Bumps could smooth quantum investigations
Materials theorist Boris Yakobson and his team at Rice’s George R. Brown School of Engineering have a theory that changing the contour of a layer of 2D material, thus changing the relationships between its atoms, might be simpler to do than previously thought.
While others twist 2D bilayers — two layers stacked together — of graphene and the like to change their topology, the Rice researchers suggest through computational models that growing or stamping single-layer 2D materials on a carefully designed undulating surface would achieve “an unprecedented level of control” over their magnetic and electronic properties.
They say the discovery opens a path to explore many-body effects, the interactions between multiple microscopic particles, including quantum systems.
The paper by Yakobson and two alumni, co-lead author Sunny Gupta and Henry Yu, of his lab appears in Nature Communications.
The researchers were inspired by recent discoveries that twisting or otherwise deforming 2D materials bilayers like bilayer graphene into “magic angles” induced interesting electronic and magnetic phenomena, including superconductivity.
Their models show that rather than twisting, simply stamping or growing a 2D material like hexagonal boron nitride (hBN) onto a bumpy surface naturally strains the material’s lattice, allowing it to form pseudo-electric and pseudo-magnetic fields and possibly exhibit rich physical effects similar to those found in twisted materials.
Flat hBN is an insulator, but the researchers found that straining the atoms in their model created band structures, effectively making it a semiconductor.
The advantage to their strategy, Gupta said, is that the deformation would be highly controllable through the surface bumps, as substrates could be accurately patterned using electron-beam lithography. “This will also allow one to controllably change the electronic states and quantum effects by designing substrates with different topography,” he said.
Because the charge can be manipulated to flow in one direction, the path it follows is a model for 1D systems. Yakobson said that can be used to explore properties of 1D quantum systems that can’t be accessed through twisted graphene.
“Imagine a road with a single lane such that the cars are allowed to move in only one direction,” Gupta said. “A car cannot overtake the one in front, so traffic will move only when all cars move collectively.
“This is not the case in 2D or when you have multiple lanes, where the cars — or electrons — can pass,” he said. “Like cars, electrons in a 1D system will flow collectively and not individually. This makes 1D systems special with rich, unexplored physics.”

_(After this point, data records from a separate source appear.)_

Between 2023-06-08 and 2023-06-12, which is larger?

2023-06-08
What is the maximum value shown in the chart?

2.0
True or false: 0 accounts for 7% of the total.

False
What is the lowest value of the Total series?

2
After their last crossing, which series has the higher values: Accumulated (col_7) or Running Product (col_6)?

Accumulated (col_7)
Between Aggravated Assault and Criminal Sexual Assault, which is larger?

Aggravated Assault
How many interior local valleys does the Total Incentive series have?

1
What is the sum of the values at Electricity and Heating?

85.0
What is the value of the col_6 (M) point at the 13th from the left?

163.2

Gupta said it would be much easier to form a bumpy substrate with an electron beam than it currently is to twist 2D bilayers of graphene or other heterostructures like hBN to less than a single degree of accuracy.
“Moreover, one can realize 1D quantum states, which are not typically accessible by twisting 2D bilayers,” he said. “This will allow for the exploration of physical effects in 1D that have remained largely elusive until now.”
Yakobson is the Karl F. Hasselmann Professor of Engineering and a professor of materials science and nanoengineering and of chemistry.
The U.S. Army Research Office (W911NF-16-1-0255) and the Office of Naval Research (N00014-18-1-2182) supported the research. Computing resources were provided by the National Science Foundation XSEDE facility.